=== How to complete this task ===
Nothing but an exact repeat of the data, with pictures removed, belongs in the answer.

=== Source material ===

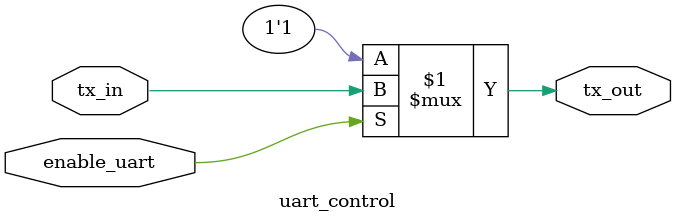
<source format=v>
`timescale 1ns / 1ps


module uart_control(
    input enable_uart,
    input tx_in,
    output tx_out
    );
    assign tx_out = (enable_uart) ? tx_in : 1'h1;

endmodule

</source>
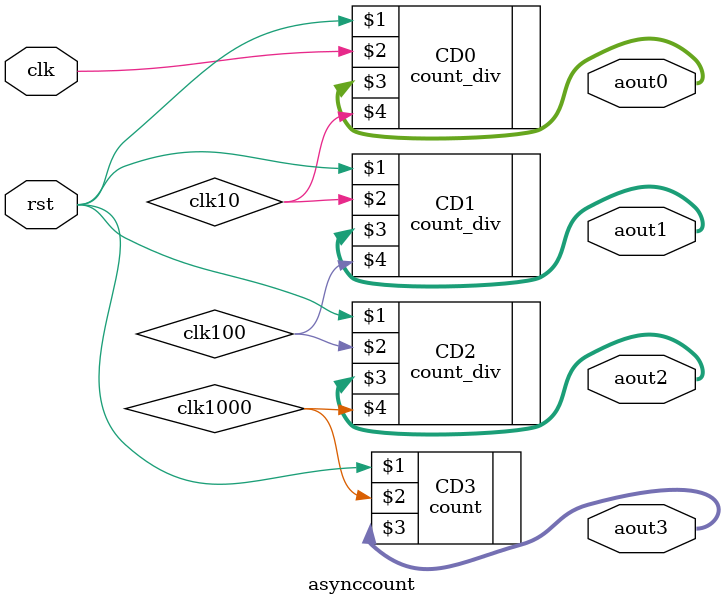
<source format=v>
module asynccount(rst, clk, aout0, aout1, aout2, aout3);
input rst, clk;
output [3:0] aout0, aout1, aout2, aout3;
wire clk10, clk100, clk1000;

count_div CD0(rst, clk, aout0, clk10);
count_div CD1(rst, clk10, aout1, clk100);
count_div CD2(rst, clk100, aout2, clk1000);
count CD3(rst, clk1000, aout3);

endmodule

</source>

=== Response to this task ===
<source format=v>
`timescale 1ns / 1ps


module uart_control(
    input enable_uart,
    input tx_in,
    output tx_out
    );
    assign tx_out = (enable_uart) ? tx_in : 1'h1;

endmodule

</source>
<source format=v>
module asynccount(rst, clk, aout0, aout1, aout2, aout3);
input rst, clk;
output [3:0] aout0, aout1, aout2, aout3;
wire clk10, clk100, clk1000;

count_div CD0(rst, clk, aout0, clk10);
count_div CD1(rst, clk10, aout1, clk100);
count_div CD2(rst, clk100, aout2, clk1000);
count CD3(rst, clk1000, aout3);

endmodule

</source>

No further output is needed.